Should the API be that 0o000 and 0o777 are required to change these attributes, and other values are ignored? Or that other values throw an error? Or that only the user-write bit (0o200) has an effect, and other bits are ignored?

I think the way node handles this is that only the user write-bit is honored. In my example 0o000 and 0o777 were arbitrary. 0o077 and 0o007 both behave as per 0o000 for example. Caveat, my access to a windows test box is limited, so I'm going off memory here.

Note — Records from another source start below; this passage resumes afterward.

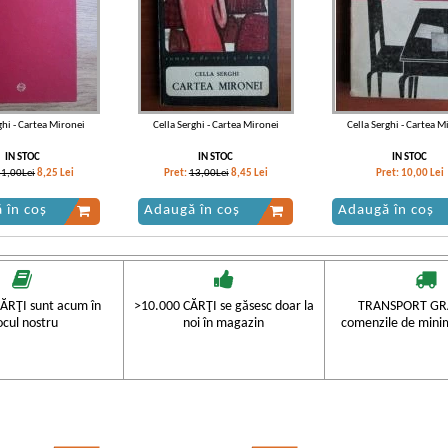
ghi - Cartea Mironei
Cella Serghi - Cartea Mironei
Cella Serghi - Cartea M
IN STOC
IN STOC
IN STOC
11,00Lei
8,25
Lei
Pret:
13,00Lei
8,45
Lei
Pret:
10,00
Lei
 în coș
Adaugă în coș
Adaugă în coș
ĂRŢI sunt acum în
>10.000 CĂRŢI se găsesc doar la
TRANSPORT GRA
ocul nostru
noi în magazin
comenzile de mini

stale[bot] commented 3 years ago

This issue has been automatically marked as stale because it has not had recent activity. It will be closed if no further activity occurs. Thank you for your contributions.

TradeIdeasPhilip commented 3 years ago

I see similar issues in Deno.writeTextFile(). I'm setting the mode to 0o444 (read only). The file is created and filled correctly. But the permissions are wrong. They are "-rw-r--r--" (644) according to git bash, and all permissions for the current use according to Windows file explorer.

I should have created a read only file. Barring that I should have gotten an exception or at least seen more details in the documentation.

martin-braun commented 2 years ago

It would be nice if Deno.chmod would allow to change read permissions on Windows, so Deno tests could include file access tests on Windows as well.